HINDMAN, Ky. — Three months after eastern Kentucky’s historic flooding, places like the Hindman Settlement School are showing signs of recovery. Event areas which were used for supple distribution are now nearly empty. Cultural events and author’s summits are slowly returning to their campus as well. 

What You Need To Know

  • The Hindman Settlement School took on feet of water in the floods

  • Its archive and administrative office were damaged

  • Most of the archive was frozen to prevent the spread of mold

  • Documents are being thawed out and will soon be scanned

Progress is also being made on their archive, which was damaged when the Troublesome Creek flooded the bottom floor of their main building. Nearly all the documents that were frozen to prevent mold from spreading have been thawed out. All but one freezer on-site has been emptied. Beginning back in September, dozens of volunteers did this work, including several women from the Daughters of the American Revolution. 
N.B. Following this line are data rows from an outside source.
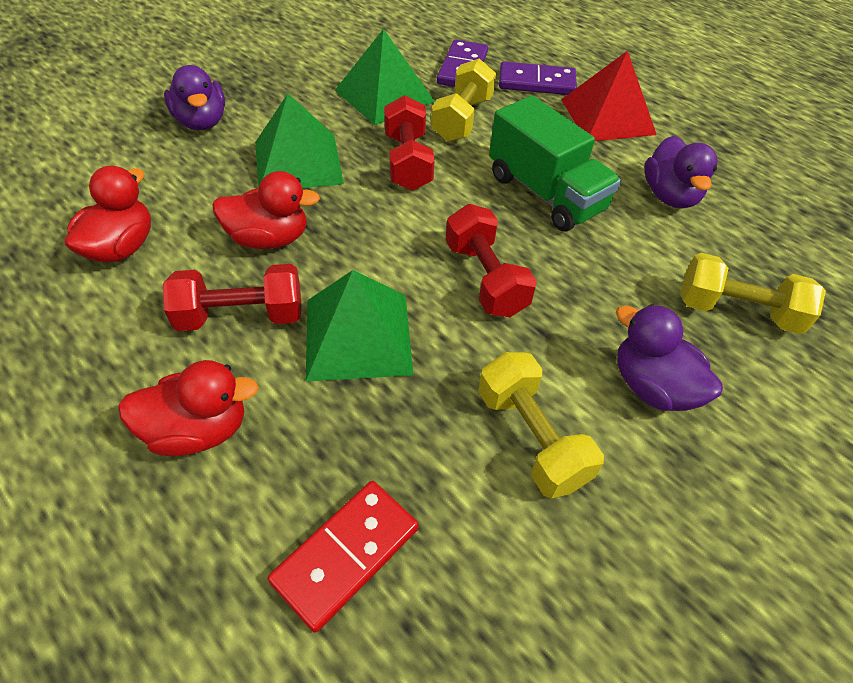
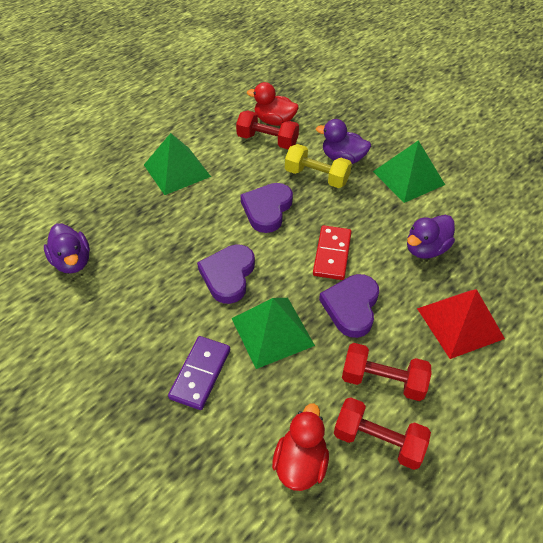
green truck: 1 -> 0
purple domino: 2 -> 1
purple heart: 0 -> 3
red duck: 3 -> 2
yellow dumbbell: 3 -> 1

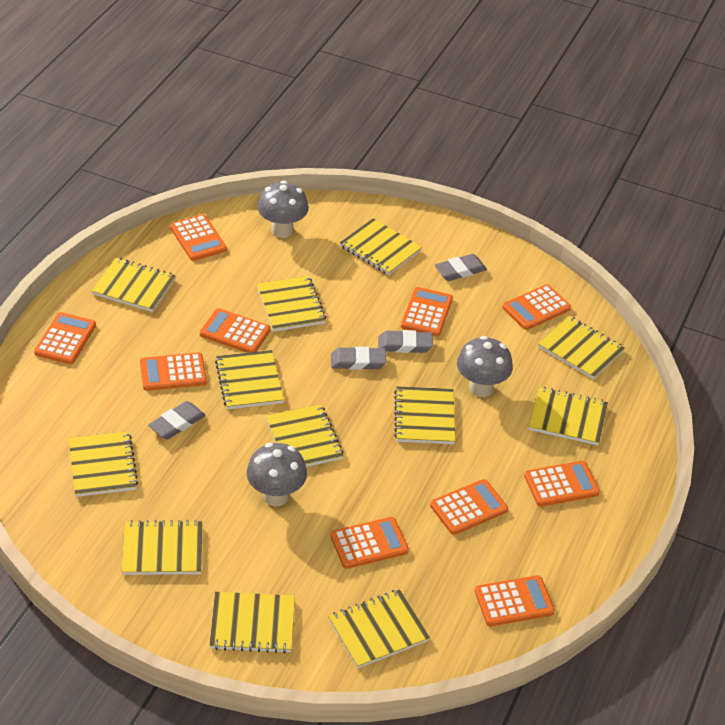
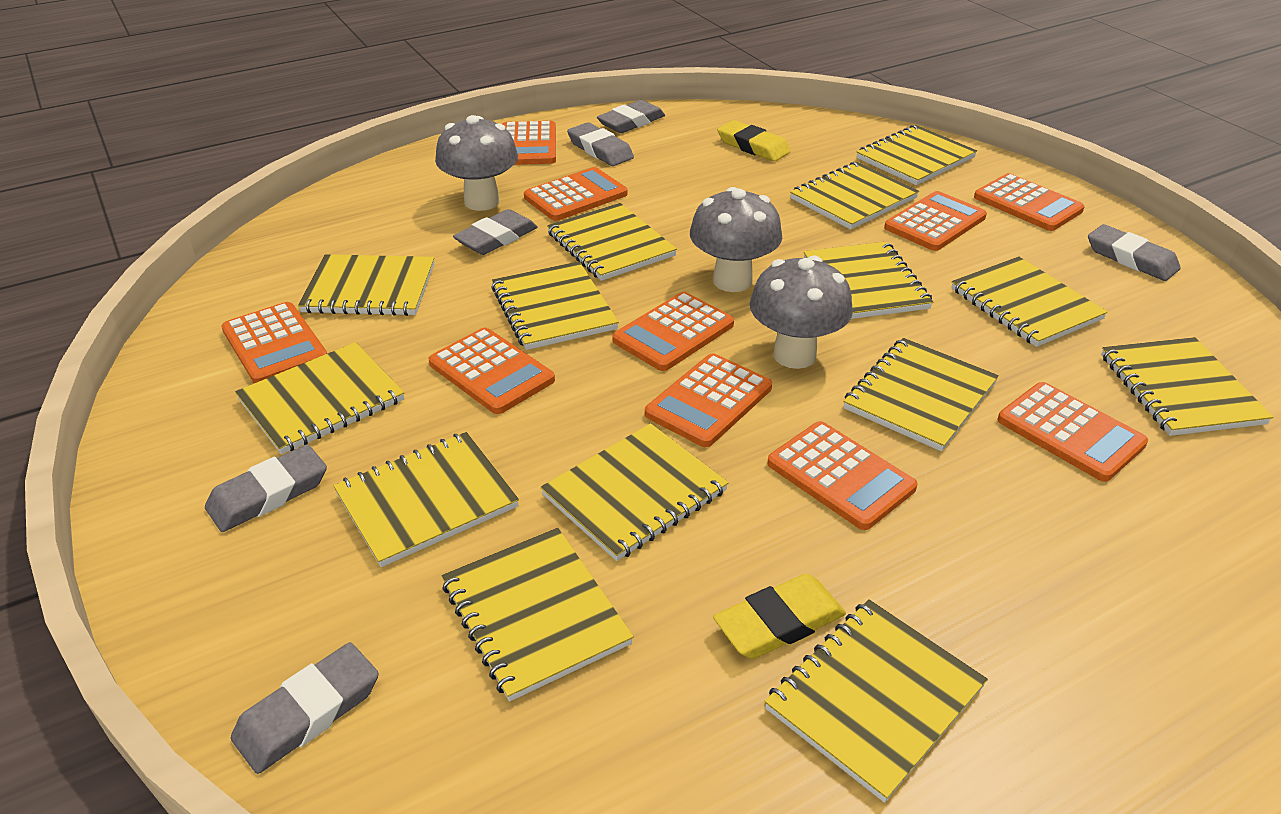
grey eraser: 4 -> 6
yellow eraser: 0 -> 2
yellow notebook: 12 -> 14

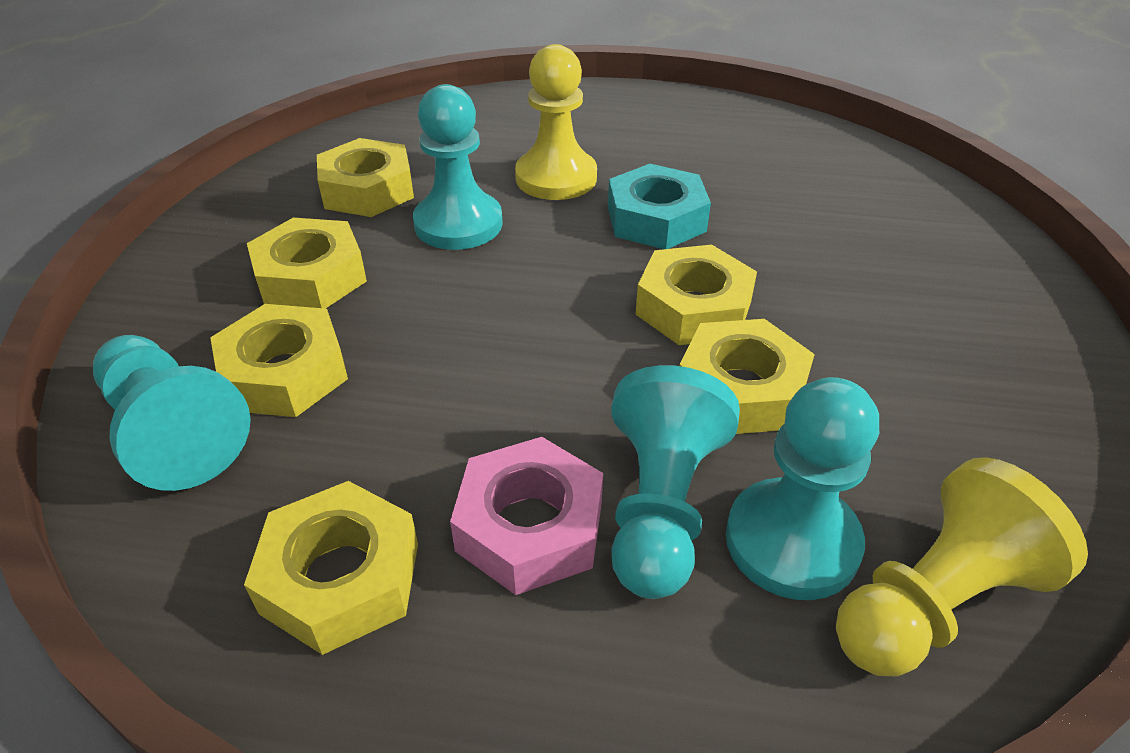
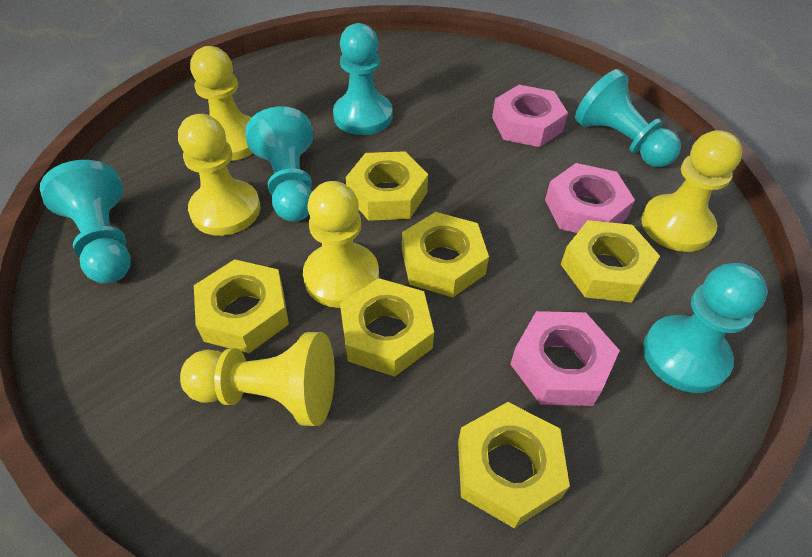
pink nut: 1 -> 3
turquoise nut: 1 -> 0
turquoise pawn: 4 -> 5
yellow pawn: 2 -> 5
Documents that have been thawed out which were previously frozen after the flood (Spectrum News 1/Mason Brighton)

“Unless it is something precious that a conservator will clean, we’re going to eventually copy these and dispose of them,” Melissa Helton, the school’s community program director, said.

The bottom floor of the Hindman Settlement School which was flooded has been completely gutted (Spectrum News 1/Mason Brighton)

Helton explains because of the contaminates in the flood water, it’s just not safe to keep most of the original documents. However, there are several items that will be saved, such as a number of documents from Appalachian folk singer Jean Ritchie.

“So some of these, I believe should be moved into the archive because they are historic and that’s a decision that will need to be made as our volunteers are going through and photocopying these because some of these need to move into our official archive,” Helton said. 

Other portions of the school’s collection are also being housed in other parts of the state and in Tennessee. Eventually, a conservator will determine what parts of the archive can be saved. 

As for the location where the archive was previously held, its future use is still yet to be determined. 

“So the decision is being made that you know with a thousand-year flood, with climate change and all that kind of stuff, it’ll happen again in another generation, maybe next year, and so we are not going to rebuild our archives or our office space down here,” Helton said. 

Just the building’s laundry room is in use on the bottom floor. 

While progress has been good, Helton says there is still a lot of work to get things back to where they were before the flood. 

“Still so much that needs done,” Helton said.